[[ Extract provided open ]]

In the context of tea garden weeding detection model validation, five key figures analyzing training and validation losses for Faster R-CNN, SSD, and YOLOv8 are systematically examined. For Faster R-CNN (Figure 6a), both training (red solid line) and validation (brown dashed line) losses initiate at high values (7.0 and 6.5, respectively) and exhibit rapid early decline, stabilizing by epoch 100 at 3.0 (train) and 2.0 (val). Their smoothed counterparts (green/blue dashed lines) reinforce consistent convergence without significant fluctuations, indicating stable generalization and minimal overfitting as training and validation losses approach asymptotic minima. In contrast, SSD (Figure 6b) displays a pronounced divergence: training loss (red solid) plummets from 1.8 to 0.7–0.8 by epoch 100, while validation loss (orange solid) plateaus early at 1.1–1.2 post-epoch 20. This widening gap between smoothly tracked series (green/brown dashed) signals overfitting, where the model optimizes excessively for training data but fails to generalize to unseen validation samples.

Figure 6
Two graphs comparing training and validation loss over epochs. Graph (a) starts with loss around 1.8, showing slight fluctuation before stabilizing near 1. Graph (b) begins at 7, with a smoother decline, stabilizing near 2. Dashed lines represent smoothed values.

Figure 6. This is training and validation loss curves over epochs for two object detection models.(a) Loss dynamics of the Fast R-CNN model, showing convergence behavior of training (red) and validation (orange) losses, with smoothed trends overlaid. (b) Corresponding loss curves for the SSD model under the same training conditions, exhibiting faster initial convergence but higher final validation loss compared to Fast R-CNN. Schemes follow the same formatting.

[[ Extract provided closed ]]
[[ Provided records open ]]

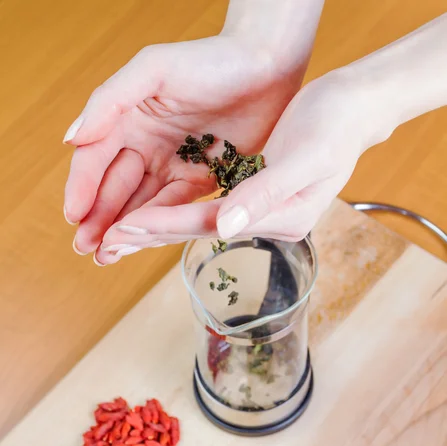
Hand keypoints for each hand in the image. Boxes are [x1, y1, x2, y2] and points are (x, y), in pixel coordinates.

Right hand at [64, 35, 304, 263]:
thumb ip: (111, 100)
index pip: (96, 158)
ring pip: (142, 203)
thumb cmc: (212, 59)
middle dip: (98, 218)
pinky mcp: (203, 178)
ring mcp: (174, 163)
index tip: (73, 217)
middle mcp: (147, 144)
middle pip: (115, 187)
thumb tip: (71, 139)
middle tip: (83, 248)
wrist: (269, 66)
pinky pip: (177, 207)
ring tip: (105, 256)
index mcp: (128, 118)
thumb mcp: (154, 69)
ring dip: (123, 230)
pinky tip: (142, 243)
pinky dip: (160, 225)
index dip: (82, 187)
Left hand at [98, 69, 382, 252]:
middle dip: (153, 234)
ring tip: (116, 234)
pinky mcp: (254, 199)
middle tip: (105, 243)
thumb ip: (265, 193)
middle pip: (201, 232)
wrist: (353, 110)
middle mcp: (270, 223)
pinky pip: (206, 209)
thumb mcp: (306, 157)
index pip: (212, 224)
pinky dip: (175, 212)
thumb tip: (226, 224)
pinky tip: (150, 213)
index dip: (166, 223)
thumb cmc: (335, 126)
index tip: (125, 225)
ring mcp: (262, 213)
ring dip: (157, 228)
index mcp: (283, 217)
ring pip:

[[ Provided records closed ]]

(Your objective)
Reproduce the full passage on training and validation loss curves for the weeding detection models, word for word.

(Response below)
In the context of tea garden weeding detection model validation, five key figures analyzing training and validation losses for Faster R-CNN, SSD, and YOLOv8 are systematically examined. For Faster R-CNN (Figure 6a), both training (red solid line) and validation (brown dashed line) losses initiate at high values (7.0 and 6.5, respectively) and exhibit rapid early decline, stabilizing by epoch 100 at 3.0 (train) and 2.0 (val). Their smoothed counterparts (green/blue dashed lines) reinforce consistent convergence without significant fluctuations, indicating stable generalization and minimal overfitting as training and validation losses approach asymptotic minima. In contrast, SSD (Figure 6b) displays a pronounced divergence: training loss (red solid) plummets from 1.8 to 0.7–0.8 by epoch 100, while validation loss (orange solid) plateaus early at 1.1–1.2 post-epoch 20. This widening gap between smoothly tracked series (green/brown dashed) signals overfitting, where the model optimizes excessively for training data but fails to generalize to unseen validation samples.

Figure 6
Two graphs comparing training and validation loss over epochs. Graph (a) starts with loss around 1.8, showing slight fluctuation before stabilizing near 1. Graph (b) begins at 7, with a smoother decline, stabilizing near 2. Dashed lines represent smoothed values.

Figure 6. This is training and validation loss curves over epochs for two object detection models.(a) Loss dynamics of the Fast R-CNN model, showing convergence behavior of training (red) and validation (orange) losses, with smoothed trends overlaid. (b) Corresponding loss curves for the SSD model under the same training conditions, exhibiting faster initial convergence but higher final validation loss compared to Fast R-CNN. Schemes follow the same formatting.